Of all the wise lessons about life I learned from my father, the most important thing he ever taught me is this: “When you score a touchdown, just hand the ball to the ref, as if you do it every day.”
This was not simply advice to avoid being one of those embarrassing end zone celebration buffoons. Have you seen those guys? They score a touchdown — often in a meaningless pre-season game in August, which means their team now trails by only 21 points — and then they start jumping and strutting and pounding their chests as if they just won the Super Bowl. I’ve seen receivers do the same thing after catching a 3-yard pass at midfield. Hey knucklehead, it’s now second-and-seven. Get back in the huddle and stop wasting all your energy jumping around and pointing to yourself.
Or the scene I witnessed recently on TV: a guy hit a solo home run in the 8th inning, and while the ball sailed over the wall he stood at home plate admiring it, then made his way around the bases ever so slowly, all the while pointing to the crowd. When he finally touched the plate, he pointed both arms heavenward in thanksgiving for his remarkable achievement. To be honest, though, I don’t think God was terribly impressed that a guy playing for a team 14-1/2 games out of first place, hit one out in a mid-July game, which meant his team now was losing by only six runs not seven. I don’t know if he got plunked the next day, but if my father or I were pitching, he would’ve been drilled in the ribs with a tailing fastball.
So why is my dad’s wise advice important? At my age, it’s not like I’ve scored any touchdowns lately. In fact, the last one was 40 years ago this fall, in a jayvee game at a small college.
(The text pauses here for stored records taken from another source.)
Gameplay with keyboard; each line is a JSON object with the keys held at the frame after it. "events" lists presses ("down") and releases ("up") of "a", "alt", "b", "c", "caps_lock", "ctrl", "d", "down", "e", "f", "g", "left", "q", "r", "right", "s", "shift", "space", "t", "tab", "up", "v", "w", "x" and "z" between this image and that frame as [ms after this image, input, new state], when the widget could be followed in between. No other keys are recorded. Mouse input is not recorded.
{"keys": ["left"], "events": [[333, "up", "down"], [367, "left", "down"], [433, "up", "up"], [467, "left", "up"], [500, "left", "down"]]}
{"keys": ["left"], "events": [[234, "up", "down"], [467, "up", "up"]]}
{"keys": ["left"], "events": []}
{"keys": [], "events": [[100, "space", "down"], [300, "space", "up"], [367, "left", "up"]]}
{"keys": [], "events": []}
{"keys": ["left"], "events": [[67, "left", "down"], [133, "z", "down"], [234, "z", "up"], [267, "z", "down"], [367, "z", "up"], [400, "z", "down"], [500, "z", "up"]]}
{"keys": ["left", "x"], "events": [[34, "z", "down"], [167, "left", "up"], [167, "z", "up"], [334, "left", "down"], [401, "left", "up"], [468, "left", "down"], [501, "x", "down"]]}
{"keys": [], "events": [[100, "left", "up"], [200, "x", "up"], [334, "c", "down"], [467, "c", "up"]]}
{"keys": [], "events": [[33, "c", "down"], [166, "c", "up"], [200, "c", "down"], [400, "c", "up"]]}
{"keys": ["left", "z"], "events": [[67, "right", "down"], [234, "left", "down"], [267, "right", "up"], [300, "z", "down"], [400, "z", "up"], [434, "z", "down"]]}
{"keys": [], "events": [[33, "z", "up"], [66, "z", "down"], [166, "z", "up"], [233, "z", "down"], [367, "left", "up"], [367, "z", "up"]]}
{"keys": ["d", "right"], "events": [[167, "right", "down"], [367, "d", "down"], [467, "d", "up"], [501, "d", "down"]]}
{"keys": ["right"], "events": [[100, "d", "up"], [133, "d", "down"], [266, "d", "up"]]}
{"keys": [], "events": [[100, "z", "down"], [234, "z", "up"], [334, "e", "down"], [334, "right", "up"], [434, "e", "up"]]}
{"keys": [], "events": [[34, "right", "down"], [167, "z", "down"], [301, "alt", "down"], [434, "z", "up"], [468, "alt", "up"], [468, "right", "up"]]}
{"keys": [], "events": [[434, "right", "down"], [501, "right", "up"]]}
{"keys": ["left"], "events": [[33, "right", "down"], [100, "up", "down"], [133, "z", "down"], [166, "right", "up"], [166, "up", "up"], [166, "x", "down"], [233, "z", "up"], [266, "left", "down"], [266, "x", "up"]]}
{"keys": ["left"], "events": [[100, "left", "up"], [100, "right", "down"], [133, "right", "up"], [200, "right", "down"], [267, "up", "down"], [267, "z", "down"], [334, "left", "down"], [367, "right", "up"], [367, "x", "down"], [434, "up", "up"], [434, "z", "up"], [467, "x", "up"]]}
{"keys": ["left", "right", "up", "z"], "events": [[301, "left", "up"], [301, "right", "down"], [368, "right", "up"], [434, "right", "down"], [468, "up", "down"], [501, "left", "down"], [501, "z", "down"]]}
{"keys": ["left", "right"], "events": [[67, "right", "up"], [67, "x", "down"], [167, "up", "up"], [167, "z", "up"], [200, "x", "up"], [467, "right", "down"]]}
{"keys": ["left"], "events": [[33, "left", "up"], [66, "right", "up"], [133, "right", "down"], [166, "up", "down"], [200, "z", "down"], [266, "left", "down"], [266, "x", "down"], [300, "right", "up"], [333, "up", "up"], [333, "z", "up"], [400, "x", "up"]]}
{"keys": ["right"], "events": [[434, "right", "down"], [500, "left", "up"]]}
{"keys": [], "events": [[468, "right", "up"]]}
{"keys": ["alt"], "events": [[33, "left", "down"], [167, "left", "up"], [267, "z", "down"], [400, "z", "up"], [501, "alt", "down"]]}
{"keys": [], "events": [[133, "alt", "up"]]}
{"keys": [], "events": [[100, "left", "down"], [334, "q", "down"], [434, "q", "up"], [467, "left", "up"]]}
And no, my amazing catch did not make Sports Center’s top ten highlights that evening. (ESPN didn’t exist back then, but even if it did, well, let’s put it this way: there were more players on the field than there were fans in the bleachers that day, and none of them thought to preserve the historic moment by bringing a Super-8 movie camera.) However, in case you were wondering, I did just hand the ball to the ref as if I did that every day, as long as you define “every day” as meaning: one single time during an entire four-year period.
My father’s advice is important because it’s not about sports; it’s about character. The “just hand the ball to the ref” way of thinking emphasizes humility, teamwork, and discipline. These character traits are not exactly in abundance nowadays. This way of thinking is the exact opposite of the “Selfie mentality.”
Oh man, I’m glad my father is too old to know or care about digital technology. If he had any idea what young people are up to on social media these days with the deluge of “look at me!” selfies, he’d be drilling guys in the ribs with tailing fastballs all day long.
Sharing these thoughts right now makes it quite obvious that I am a member of the rapidly shrinking “fuddy-duddy generation.” We are fading into the sunset, and we are routinely mocked by the know-it-all, look-at-me whippersnapper generation. (Oh my, did I just use the phrases “fuddy-duddy” and “whippersnapper” in the same paragraph? Yeow, I am a dinosaur.)
Well, all I know is: humble confidence is better than prideful boasting. And just handing the ball to the ref is cooler than you might think.